Data_Sheet_1_Astrocytic Ephrin-B1 Controls Synapse Formation in the Hippocampus During Learning and Memory.docx

Astrocytes play a fundamental role in synapse formation, pruning, and plasticity, which are associated with learning and memory. However, the role of astrocytes in learning and memory is still largely unknown. Our previous study showed that astrocyte-specific ephrin-B1 knock-out (KO) enhanced but ephrin-B1 overexpression (OE) in hippocampal astrocytes impaired contextual memory recall following fear conditioning. The goal of this study was to understand the mechanism by which astrocytic ephrin-B1 influences learning; specifically, learning-induced remodeling of synapses and dendritic spines in CA1 hippocampus using fear-conditioning paradigm. While we found a higher dendritic spine density and clustering on c-Fos-positive (+) neurons activated during contextual memory recall in both wild-type (WT) and KO mice, overall spine density and mEPSC amplitude were increased in CA1 neurons of KO compared to WT. In contrast, ephrin-B1 OE in hippocampal astrocytes impaired dendritic spine formation and clustering, specifically on c-Fos(+) neurons, coinciding with an overall decrease in vGlut1/PSD95 co-localization. Although astrocytic ephrin-B1 influenced learning-induced spine formation, the changes in astrocytic ephrin-B1 levels did not affect spine enlargement as no genotype differences in spine volume were observed between trained WT, KO, and OE groups. Our results suggest that a reduced formation of new spines rather than spine maturation in activated CA1 hippocampal neurons is most likely responsible for impaired contextual learning in OE mice due to abundantly high ephrin-B1 levels in astrocytes. The ability of astrocytic ephrin-B1 to negatively influence new spine formation during learning can potentially regulate new synapse formation at specific dendritic domains and underlie memory encoding.

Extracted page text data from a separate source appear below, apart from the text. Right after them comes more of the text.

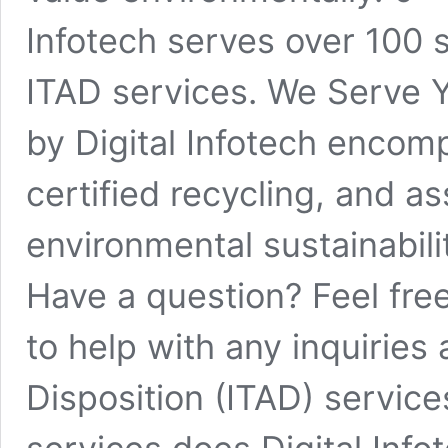
Infotech serves over 100 s
ITAD services. We Serve Y
by Digital Infotech encom
certified recycling, and as
environmental sustainabil
Have a question? Feel fre
to help with any inquiries 
Disposition (ITAD) service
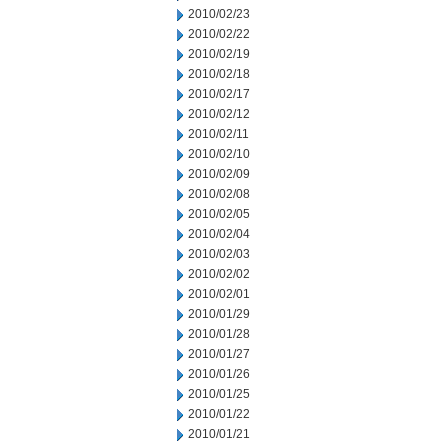
2010/02/23
2010/02/22
2010/02/19
2010/02/18
2010/02/17
2010/02/12
2010/02/11
2010/02/10
2010/02/09
2010/02/08
2010/02/05
2010/02/04
2010/02/03
2010/02/02
2010/02/01
2010/01/29
2010/01/28
2010/01/27
2010/01/26
2010/01/25
2010/01/22
2010/01/21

星形胶质细胞在突触形成、修剪和可塑性中发挥着基础作用，这些作用与学习和记忆密切相关。然而，星形胶质细胞在学习和记忆中的作用仍大部分不为人知。我们先前的研究表明，在胆碱能星形胶质细胞中特异性敲除 Ephrin-B1 可增强，而 Ephrin-B1 过表达则损害了恐惧条件化后的情境记忆回忆。本研究旨在揭示星形胶质细胞中 Ephrin-B1 影响学习的机制；具体而言，是通过恐惧条件化范式来探讨学习诱导的 CA1 海马体突触和树突棘的重塑。我们发现，在野生型（WT）和敲除（KO）小鼠中，在情境记忆回忆期间被激活的 c-Fos 阳性（+）神经元上均出现了更高的树突棘密度和聚集，与 KO 相比，WT 小鼠的 CA1 神经元整体树突棘密度和 mEPSC 幅度有所增加。相反，在海马星形胶质细胞中 Ephrin-B1 过表达损害了树突棘的形成和聚集，特别是在 c-Fos(+) 神经元上，这与 vGlut1/PSD95 共定位的整体减少相一致。尽管星形胶质细胞中的 Ephrin-B1 影响了学习诱导的树突棘形成，但星形胶质细胞中 Ephrin-B1 水平的变化并未影响树突棘的扩大，因为训练的 WT、KO 和 OE 组之间没有观察到树突体积的基因型差异。我们的结果表明，由于星形胶质细胞中 Ephrin-B1 水平异常升高，导致 OE 小鼠情境学习受损的主要原因可能是新树突棘形成减少而非树突棘的成熟。星形胶质细胞中 Ephrin-B1 在学习过程中负向影响新树突棘形成的能力，可能调节特定树突域中的新突触形成，并作为记忆编码的基础。